Anneliğe hazır olmadığınızı hissedebilirsiniz, sorun değil.
Dışarı çıkmak artık hevesle yapılan bir eylem değildir. “Anne, pardon ama nereye gittiğini sanıyorsun sen?”
Başkalarının yardımına da ihtiyacınız olabilir.
“Lütfen, bana bir paket daha ıslak mendil getirir misin? Çabuk.”- Bu, belki de eşinizle haftalardan beri ilk diyaloğunuz olabilir.
Eşiniz de size “ne?” diye cevap verebilir.
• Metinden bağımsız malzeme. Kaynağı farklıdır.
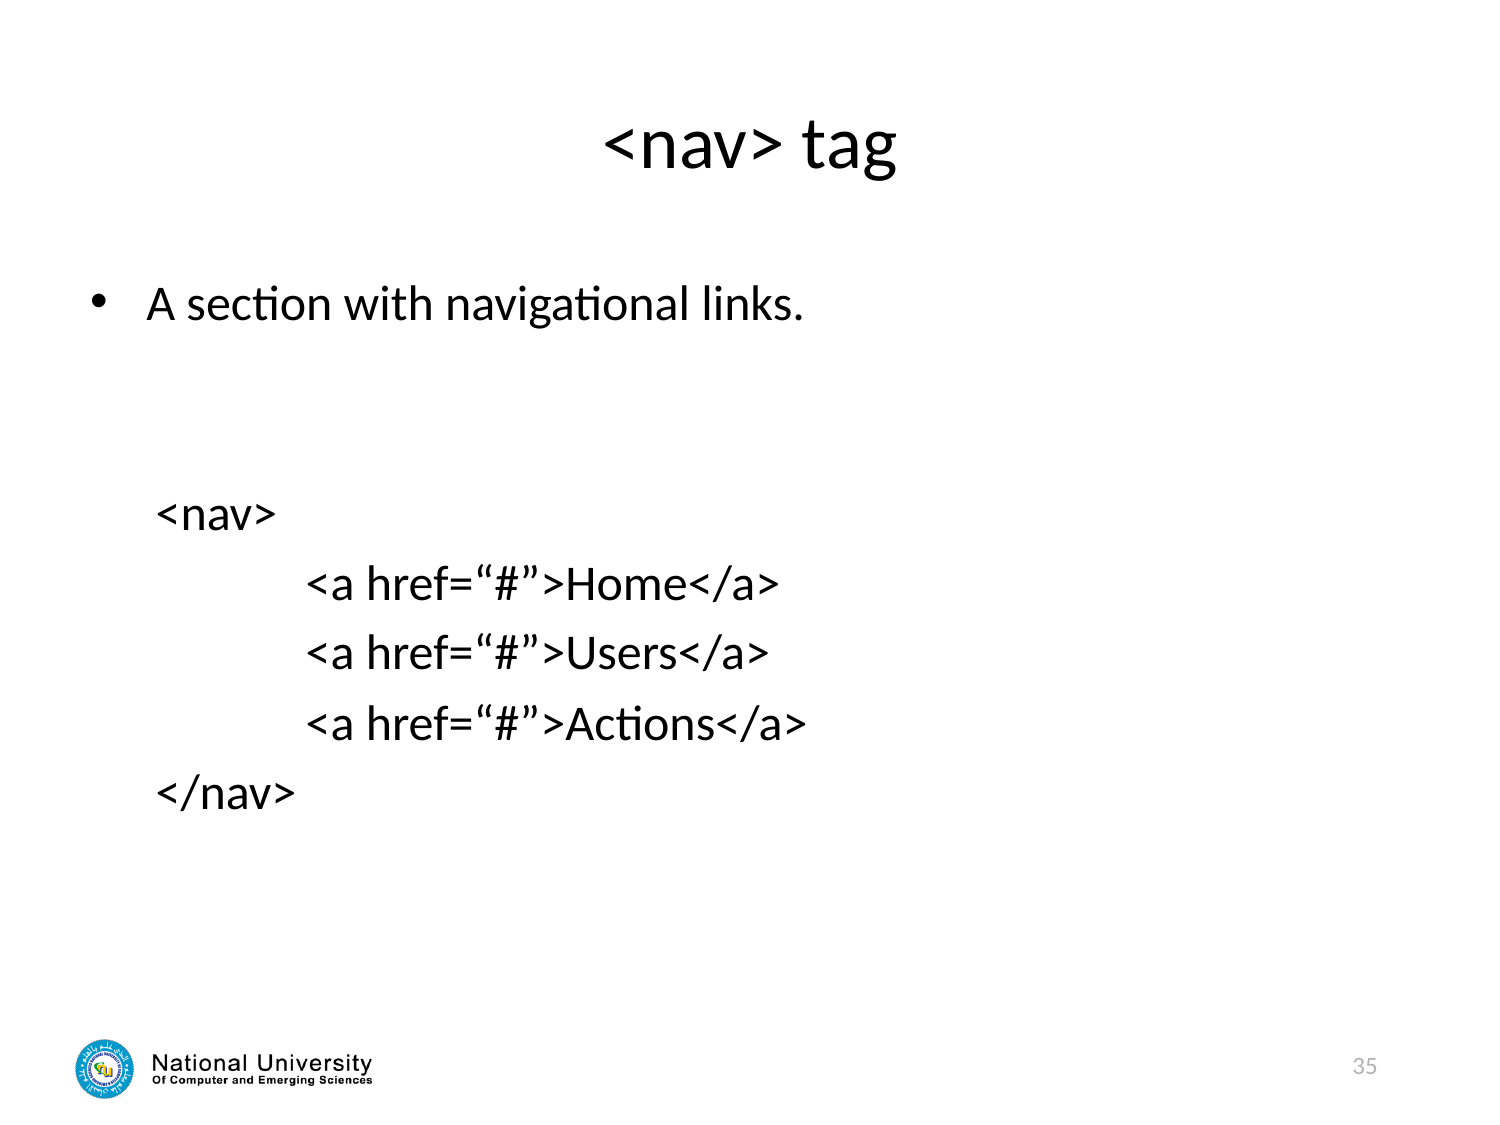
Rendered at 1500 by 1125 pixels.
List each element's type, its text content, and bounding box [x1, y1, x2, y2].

picture [151, 1034, 382, 1104]
slide_number 35 [1337, 1034, 1425, 1095]
picture [111, 1074, 134, 1099]
list A section with navigational links. <nav> <a href=“#”>Home</a> <a href=“#”>Users</a> <a href=“#”>Actions</a> </nav> [75, 262, 1425, 1005]
picture [75, 1039, 98, 1065]
picture [111, 1039, 134, 1064]
picture [87, 1052, 122, 1086]
picture [75, 1075, 100, 1099]
title <nav> tag [75, 45, 1425, 233]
En iyi diyaloğunuz budur işte.
Bir çocuğunuz olduğunda Pazartesi günleri farklı bir anlam taşımaya başlar.
Kendinize ait sessizce geçirdiğiniz bir zaman dilimi mi, o da ne?
Dışarıda emzirmek oldukça havalıdır. Sütünüzü bir yabancının kadehine bile fışkırtabilirsiniz.
Arkadaşlarınız birden çok düzenli(!) evinize geleceklerini söyleyebilirler.
Tek elinizle yemek yeme sanatında uzmanlığınızı çoktan almışsınızdır.
Fakat, bazen çocuk sahibi olmanın güzel tarafları da vardır. Gitmek istemediğiniz yerlere çocuğunuzun hastalığını bahane ederek – ki hasta değildir- gitmeyebilirsiniz.
Neyse ne, siz bir canlıya hayat verdiniz. Gerisi mühim değil.